6. Abdominal Ultrasound
- Hepatomegaly with Grade I fatty liver — likely from diabetes/metabolic syndrome
- Grade I prostatomegaly — incidental, age-related
- Small simple hepatic cyst — benign incidental
7. Treatment — Understanding Each Decision
In-Hospital
| Drug | Rationale |
|---|
| IV fluids | Maintain perfusion to ischemic penumbra |
| Inj. Mannitol | Osmotic agent for cerebral edema (listed as a diagnosis) |
| Dual antiplatelets | Aspirin + clopidogrel — POINT/CHANCE trial evidence for early dual antiplatelet therapy in minor stroke/TIA |
| Statin | Atorvastatin — plaque stabilization, anti-inflammatory |
| Insulin | Tight glycemic control — hyperglycemia worsens infarct size |
| HDU x 48 hrs | Stuttering/progressing stroke with cerebral edema → close monitoring |
Discharge Medications
| Drug | Class | Purpose |
|---|
| Aspirin 75 mg OD | Antiplatelet | Secondary prevention |
| Clopidogrel 75 mg OD | Antiplatelet | Dual therapy (7 days — CHANCE protocol) |
| Atorvastatin 40 mg HS | High-intensity statin | LDL reduction, plaque stability |
| Forxiga (Dapagliflozin) 5 mg OD | SGLT2 inhibitor | Glycemic control + cardio/renoprotection |
| Concor Am 5/5 | Bisoprolol + Amlodipine | Rate control (HR 54) + BP control |
| Coveram 5/5 | Perindopril + Amlodipine | ACE-i + CCB for BP; post-stroke hypertension control |
| Vildagliptin/Metformin (Vildapil M) | DPP4i + Biguanide | Ongoing diabetes management |
| Startaglim M2 | Glimepiride + Metformin | Ongoing diabetes management |
8. Key Learning Points
-
Stuttering stroke = perforator disease until proven otherwise — small vessel lacunar infarcts can progress over hours due to propagating thrombus or repeated perforator spasm.
-
Internal capsule anatomy is essential — a tiny lesion here causes maximal deficit because of the density of descending motor fibres.
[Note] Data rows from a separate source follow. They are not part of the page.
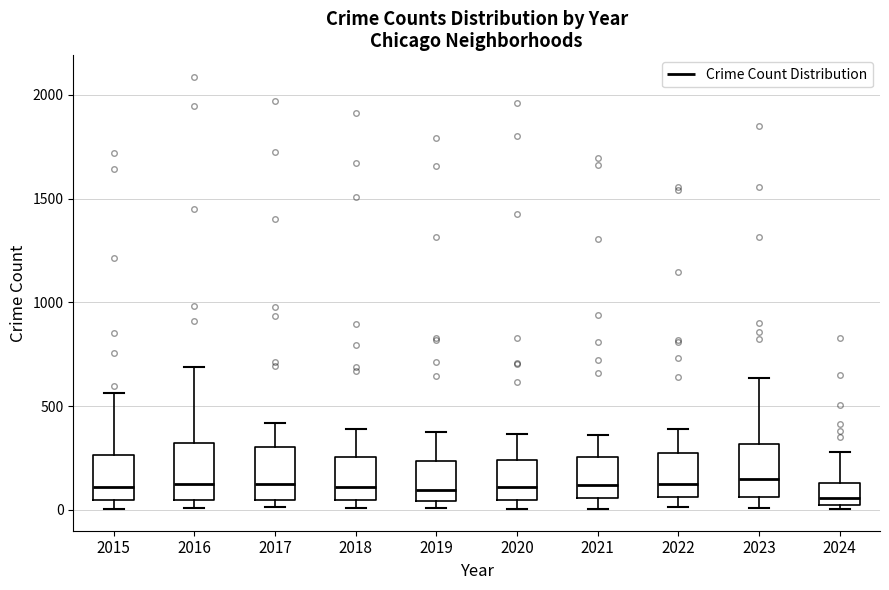

Where is the upper edge of the box at x = 2016 on the y-axis? The values are not printed on the chart, so give them approximately, as read against the axis.

300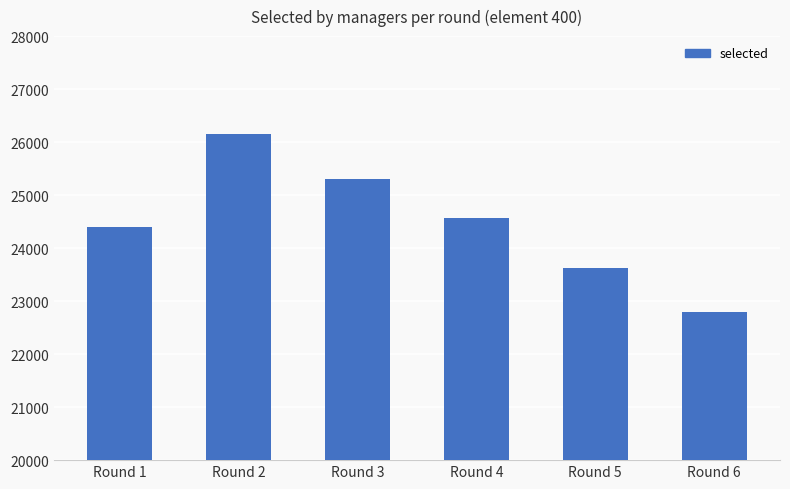

Reading right to left, extract all data points from this chart.

Round 6=22798	Round 5=23634	Round 4=24572	Round 3=25305	Round 2=26147	Round 1=24396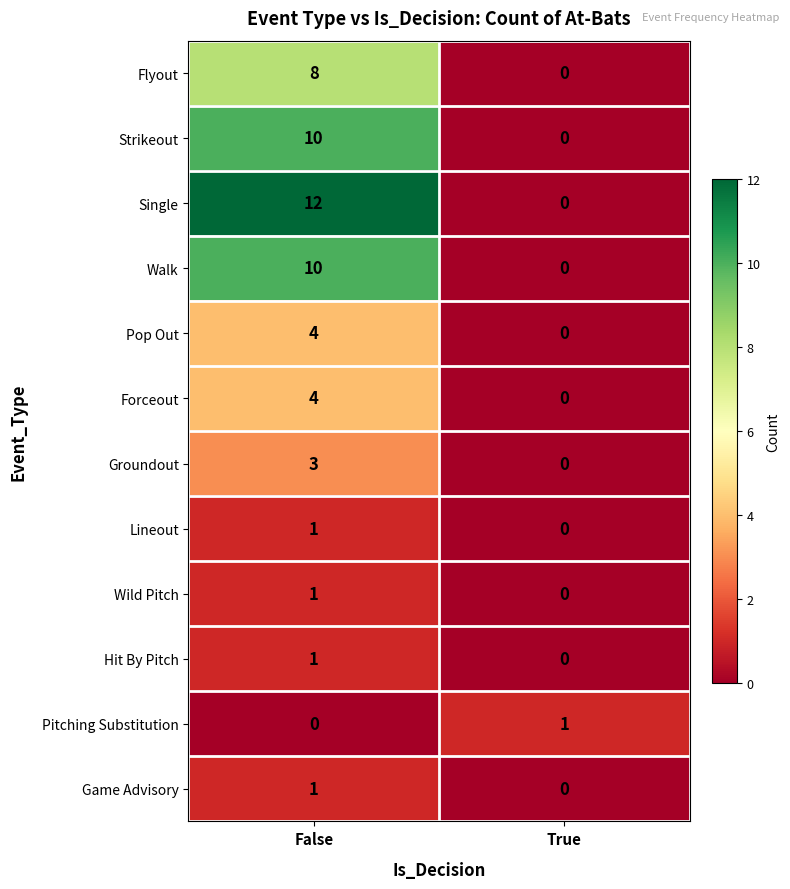

At which label is Hit By Pitch closest to 0?

True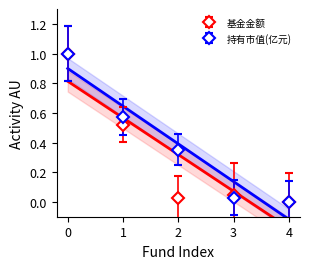

Which series ends up on top after the final intersection of 持有市值(亿元) and 基金金额?

基金金额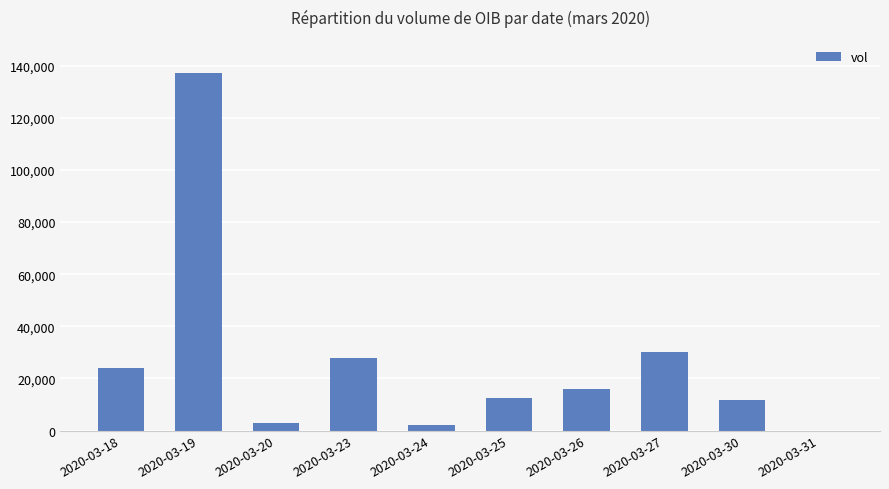

What is the approximate value at 2020-03-24, to the nearest 10?

2000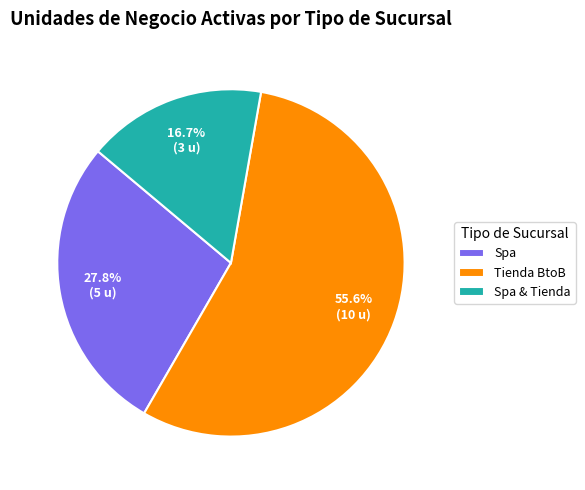

Approximately how many times larger is the value at Spa compared to Spa & Tienda?

1.7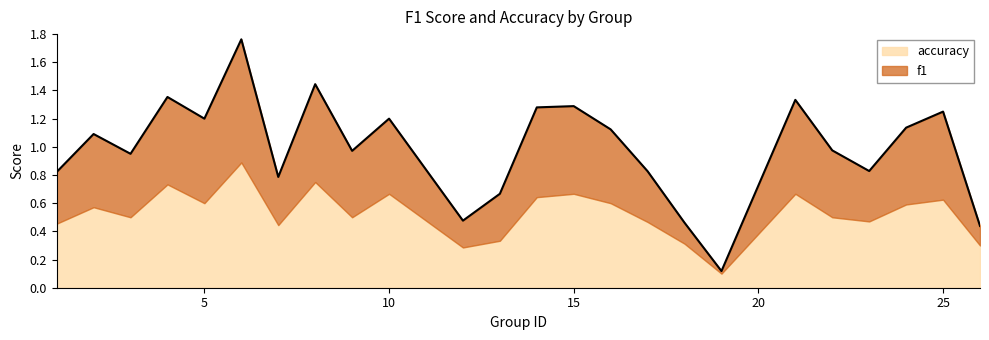

How many values are below 1?

12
Corticobulbar fibres (facial, speech) travel through the genu; corticospinal through the posterior limb.
-
Normal MRA + normal echo → small vessel etiology — workup systematically excludes large artery and cardioembolic sources.
-
Background white matter disease on MRI is a marker of chronic small vessel disease — indicates longstanding hypertension effect and predicts risk of further events.
-
Dual antiplatelet for 21 days (CHANCE/POINT) is evidence-based for minor ischemic stroke — then transition to single agent.
-
Mannitol is used for acute cerebral edema complicating stroke — reduces ICP by osmotic gradient.
-
Glycemic control matters acutely — hyperglycemia expands infarct size by worsening acidosis in the ischemic penumbra.
-
Secondary prevention pillars: antiplatelet + high-intensity statin + BP control + tight diabetes management.
9. Prognosis and Rehabilitation
He was admitted to HDU and stabilized over 3 days, discharged hemodynamically stable. With dense right hemiplegia (UL 0/5), he will need:
- Physiotherapy for motor rehabilitation
- Occupational therapy
- Speech therapy (dysarthria)
- Strict vascular risk factor control (BP target <130/80, LDL <70 mg/dL for stroke patients, HbA1c ~7%)
- 1-week neurology follow-up
The prognosis for motor recovery from an internal capsule infarct is variable — the posterior limb is critical; some patients regain useful function with intensive rehab, especially in the first 3–6 months (neuroplasticity window).